Молодые прекрасно и скромно одетые клерки тут же сортировали их, молниеносно выстраивая из них башенки и заборчики, высокие и низкие штабеля, и с корректной ловкостью сбрасывали их в особый ящик, а на их место выкладывали на прилавок пахучие кипы новеньких слипшихся разноцветных франков, скрепленных по тысячам небольшой тонкой банковской булавкой, как бы придававшей им еще больше ценности.
О, эти уголки французских ассигнаций со следами неоднократных булавочных проколов!

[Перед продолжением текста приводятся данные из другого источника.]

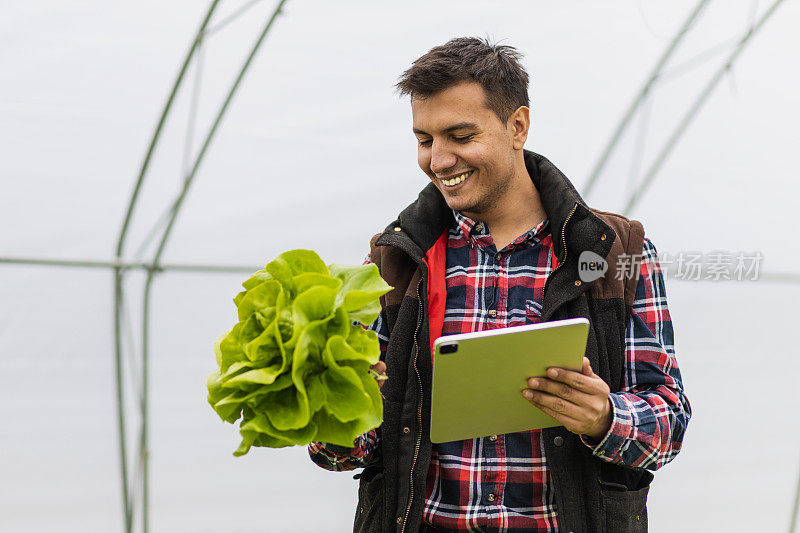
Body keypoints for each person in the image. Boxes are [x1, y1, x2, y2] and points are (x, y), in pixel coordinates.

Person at [308, 37, 691, 533]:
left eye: (460, 136)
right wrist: (341, 407)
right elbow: (343, 455)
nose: (439, 161)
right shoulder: (394, 261)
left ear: (518, 126)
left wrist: (604, 416)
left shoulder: (616, 251)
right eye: (425, 141)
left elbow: (669, 420)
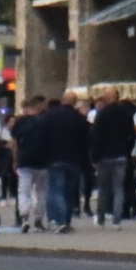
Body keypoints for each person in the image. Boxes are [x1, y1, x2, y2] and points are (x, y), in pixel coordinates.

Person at [38, 90, 92, 233]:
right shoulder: (80, 119)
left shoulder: (50, 116)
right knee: (69, 192)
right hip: (74, 160)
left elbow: (42, 137)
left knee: (55, 190)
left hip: (54, 158)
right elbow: (86, 141)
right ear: (74, 102)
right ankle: (66, 220)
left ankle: (57, 220)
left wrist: (43, 156)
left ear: (62, 100)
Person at [89, 87, 136, 224]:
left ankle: (101, 216)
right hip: (121, 155)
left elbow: (96, 136)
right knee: (118, 188)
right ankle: (117, 218)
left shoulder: (102, 114)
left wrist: (94, 157)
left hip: (105, 156)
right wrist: (128, 150)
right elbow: (131, 134)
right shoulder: (125, 113)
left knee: (103, 188)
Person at [7, 96, 49, 232]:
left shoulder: (19, 122)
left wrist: (15, 160)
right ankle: (38, 219)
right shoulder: (44, 122)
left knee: (23, 191)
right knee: (41, 191)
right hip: (43, 161)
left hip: (25, 160)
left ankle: (24, 217)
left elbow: (14, 143)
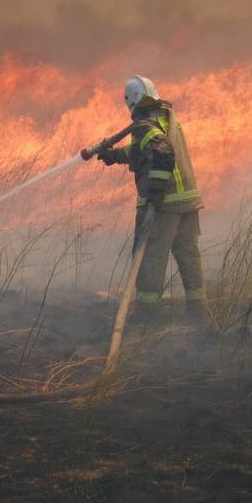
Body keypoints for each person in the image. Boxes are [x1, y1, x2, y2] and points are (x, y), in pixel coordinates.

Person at [97, 75, 205, 322]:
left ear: (131, 102)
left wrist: (155, 196)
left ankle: (147, 318)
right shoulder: (166, 118)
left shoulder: (144, 124)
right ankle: (198, 314)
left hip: (165, 205)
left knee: (150, 259)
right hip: (187, 201)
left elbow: (163, 156)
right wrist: (114, 156)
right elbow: (144, 151)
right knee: (188, 255)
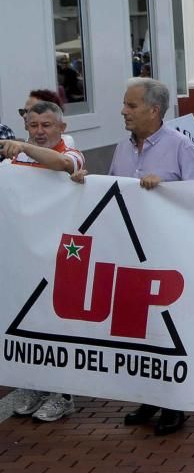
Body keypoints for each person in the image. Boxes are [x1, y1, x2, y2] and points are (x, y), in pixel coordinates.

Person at [71, 78, 194, 435]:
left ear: (153, 110)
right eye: (124, 105)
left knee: (170, 331)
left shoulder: (180, 147)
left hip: (167, 257)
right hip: (131, 255)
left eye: (130, 106)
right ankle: (149, 397)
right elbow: (114, 189)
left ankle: (175, 405)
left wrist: (164, 190)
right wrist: (87, 185)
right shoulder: (122, 147)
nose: (122, 111)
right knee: (141, 331)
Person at [2, 101, 85, 422]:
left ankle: (63, 394)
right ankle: (35, 384)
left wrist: (21, 147)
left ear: (61, 128)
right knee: (30, 320)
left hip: (62, 255)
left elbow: (62, 164)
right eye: (33, 126)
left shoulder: (74, 154)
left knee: (59, 324)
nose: (39, 132)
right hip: (26, 253)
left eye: (46, 125)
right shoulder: (16, 160)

Итальянец, стараясь держать себя с достоинством, сначала довольно аккуратно, даже не слишком торопясь, запихивал компактные пачки денег во внутренние боковые карманы, но когда увидел, что это неудобно и долго, то стал их брать сначала под мышку, а потом прямо накладывать на вытянутые руки – и в таком виде, с протянутыми вперед руками, на которых, как на двух брусьях, кое-как лежали динамитные пачки денег, – направился к выходу, и они оба – он и она, – он на полшага впереди, а она на полшага сзади, поддерживая пачки, падающие у него из-под мышек, – проследовали, как лунатики, мимо игорных столов, часть которых уже закрывали попонами, как скаковых лошадей, через все громадные залы казино, – хотя и расписанные изысканными фресками в духе Пюви де Шаванна, а может быть, и самого Пюви де Шаванна, – не знаю, не знаю! – несмотря на серые колонны со смугло-золотыми капителями, несмотря на паркеты, блестевшие под ногами, как великолепные деревянные озера, несмотря на величественную кафедральную тишину или, может быть, вследствие этой какой-то пугающей, шаркающей тишины, отсутствия смеха и музыки, юности и любви, – даже, черт возьми, разврата! – все эти чертоги с распахнутыми дворцовыми дверями создавали чувство какого-то громадного, но старомодного вокзала – например, унылого, старого, полузаброшенного вокзала в Сан-Франциско, откуда уже давно не ходят поезда, а пассажиров по старой памяти везут именно отсюда в автобусе за город, где и пересаживают в уже готовый трансконтинентальный экспресс с удобными купе, барами, ресторанами, кафетерием и старыми неграми-проводниками в золотых очках и белых перчатках, ласковых и предупредительных, как добрые няньки из хороших домов.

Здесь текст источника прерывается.